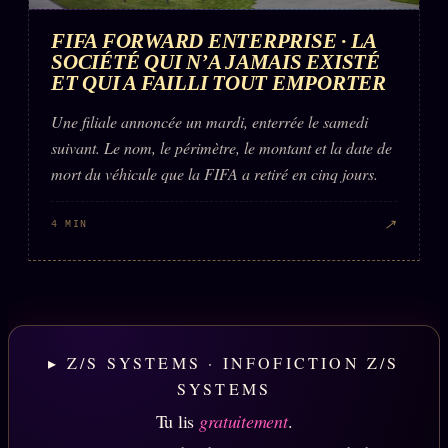
FIFA FORWARD ENTERPRISE · LA
SOCIÉTÉ QUI N’A JAMAIS EXISTÉ
ET QUI A FAILLI TOUT EMPORTER
Une filiale annoncée un mardi, enterrée le samedi
suivant. Le nom, le périmètre, le montant et la date de
mort du véhicule que la FIFA a retiré en cinq jours.
↗
4 MIN
▸ Z/S SYSTEMS · INFOFICTION Z/S
SYSTEMS
Tu lis
gratuitement
.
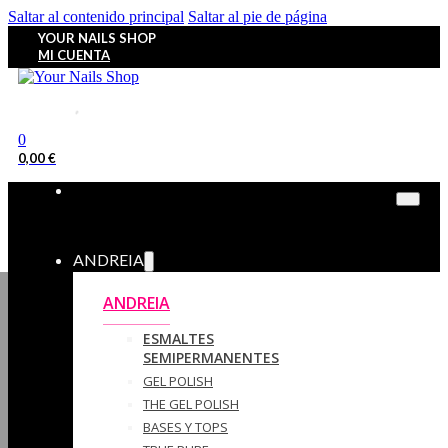
Saltar al contenido principal
Saltar al pie de página
YOUR NAILS SHOP
MI CUENTA
0
0,00
€
ANDREIA
ANDREIA
ESMALTES
SEMIPERMANENTES
GEL POLISH
THE GEL POLISH
BASES Y‎ TOPS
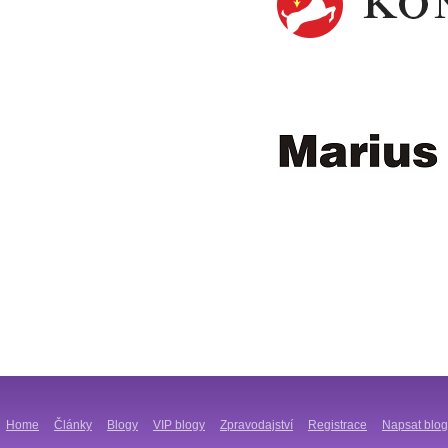
Home
Články
Blogy
VIP blogy
Zpravodajství
Registrace
Napsat blog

═══

▸ DIRECTIONS FOR THIS TASK: Find the line containing "Saltar al contenido principal" in the records above and restate it, and each line after it through the end, word for word, dropping the pictures.

▸ COMPLETED EXERCISE:
Saltar al contenido principal
Saltar al pie de página
YOUR NAILS SHOP
MI CUENTA
0
0,00
€
ANDREIA
ANDREIA
ESMALTES
SEMIPERMANENTES
GEL POLISH
THE GEL POLISH
BASES Y‎ TOPS
Home
Články
Blogy
VIP blogy
Zpravodajství
Registrace
Napsat blog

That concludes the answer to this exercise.